La représentation sociale est déterminée par le sujet dans le cadre de son vécu et de son histoire, par le système social et idéologique dans lequel il est inséré et par la nature des liens qu’il entretient avec ce système social.

Jean-Claude ABRIC définit une représentation comme étant « Le produit et le processus d’une activité mentale par laquelle un individu ou un groupe constitue le réel auquel il est conforté et lui attribue une signification spécifique »…« La représentation est donc un ensemble organisé d’opinions, d’attitudes, de croyances et d’informations se référent à un objet ou une situation » (ABRIC, 1989/2003 p 206).

C’est le sujet qui la détermine avec son histoire et son vécu. Le sujet réagit sur la réalité représentée. Les comportements des sujets ou des groupes ne sont pas déterminés par des caractéristiques objectives de la situation, mais par la représentation de la situation.

Pour la théorie du noyau central toute représentation est organisée autour d’un noyau central qui est l’élément fondamental de la représentation déterminant à la fois le signifiant et l’organisation de la représentation. La nature de l’objet représenté et la relation que le sujet entretient avec cet objet, déterminent le noyau central ou structurant de la représentation qui est le plus stable et qui résiste au changement. C’est par ses éléments périphériques que la représentation peut changer de sens ou de nature.

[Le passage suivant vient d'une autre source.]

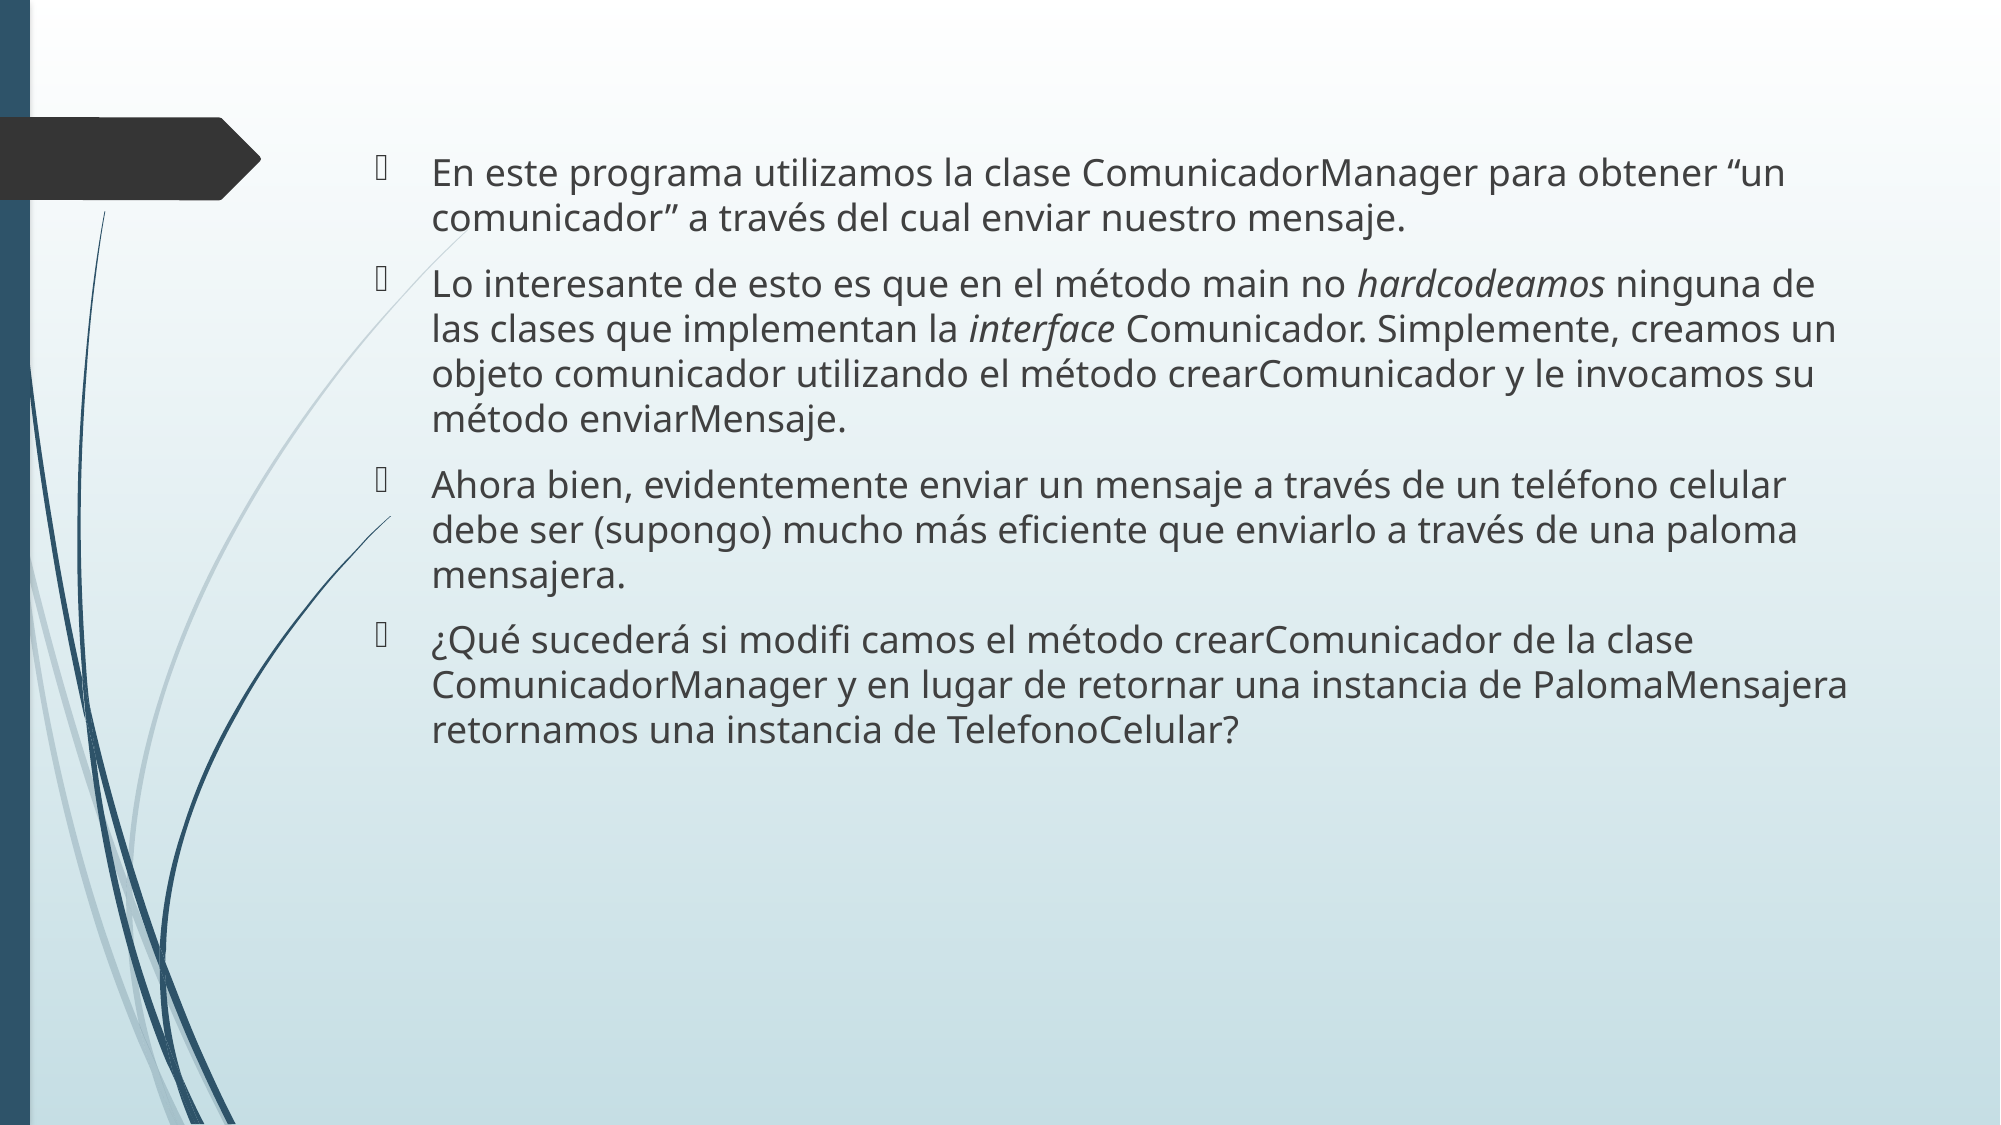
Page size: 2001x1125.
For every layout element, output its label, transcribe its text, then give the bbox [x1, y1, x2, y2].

list En este programa utilizamos la clase ComunicadorManager para obtener “un comunicador” a través del cual enviar nuestro mensaje. Lo interesante de esto es que en el método main no hardcodeamos ninguna de las clases que implementan la interface Comunicador. Simplemente, creamos un objeto comunicador utilizando el método crearComunicador y le invocamos su método enviarMensaje. Ahora bien, evidentemente enviar un mensaje a través de un teléfono celular debe ser (supongo) mucho más eficiente que enviarlo a través de una paloma mensajera. ¿Qué sucederá si modifi camos el método crearComunicador de la clase ComunicadorManager y en lugar de retornar una instancia de PalomaMensajera retornamos una instancia de TelefonoCelular? [360, 141, 1888, 970]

Les fonctions génératrice et organisatrice sont assurées par le noyau central : la fonction génératrice est l’élément par lequel la signification des autres éléments constituants se créent ou se transforment ; ce qui donne à la représentation un sens nouveau ; la fonction organisatrice est assurée par le noyau central qui détermine la nature des liens qui unissent entre eux les éléments de la représentation. Le noyau central est l’élément unificateur et stabilisateur de la représentation. Il est composé d’éléments dont l’absence modifie radicalement le sens de la représentation.

Le contenu du noyau central structurant est constitué d’éléments qui donnent le sens de la représentation, la nature de l’objet représenté, la relation de cet objet avec le sujet ou le groupe, et le système de valorisation des normes ; c'est-à-dire du contexte idéologique.

La nature de l’objet et la finalité de la situation déterminent les éléments centraux qui prennent deux dimensions : une dimension fonctionnelle où les éléments centraux concernent la réalisation de la tâche, et la dimension normative constituée par une norme, un stéréotype ou une attitude dominante envers l’objet de la représentation.

Les éléments périphériques de la représentation prennent aussi une place importante car ils sont composés par des informations retenues, sélectionnées et interprétées, des jugements formulés à propos de l’objet et de son environnement, des stéréotypes et des croyances. Les éléments périphériques fonctionnent comme une grille de décryptage d’une situation à laquelle FLAMENT (1989/2003, p 224-239) attribue des fonctions essentielles : une fonction prescriptive dans laquelle les éléments périphériques indiquent ce qu’il convient de faire ou de dire selon les situations afin de prévoir ou de déduire le comportement approprié ; une fonction de personnalisation des représentations et des conduites qui lui sont rattachées. Les éléments périphériques permettent l’adaptation des comportements aux évolutions du contexte ; une fonction de protection du noyau central qui fonctionne comme un pare-choc aux représentations sociales. « Le noyau central est très résistant au changement. Les éléments périphériques permettent l’intégration d’éléments nouveaux dans la représentation, ce qui conduit à terme à la transformer » (MARTIN-SANCHEZ, 1999 p 9).

JODELET (1989/2003, p 52) propose une définition consensuelle de la représentation sociale en accord avec la communauté scientifique « La représentation sociale, c’est une forme de connaissance socialement élaborée et partagée, ayant une visée pratique, et concourant à la construction d’une réalité commune à un ensemble social ».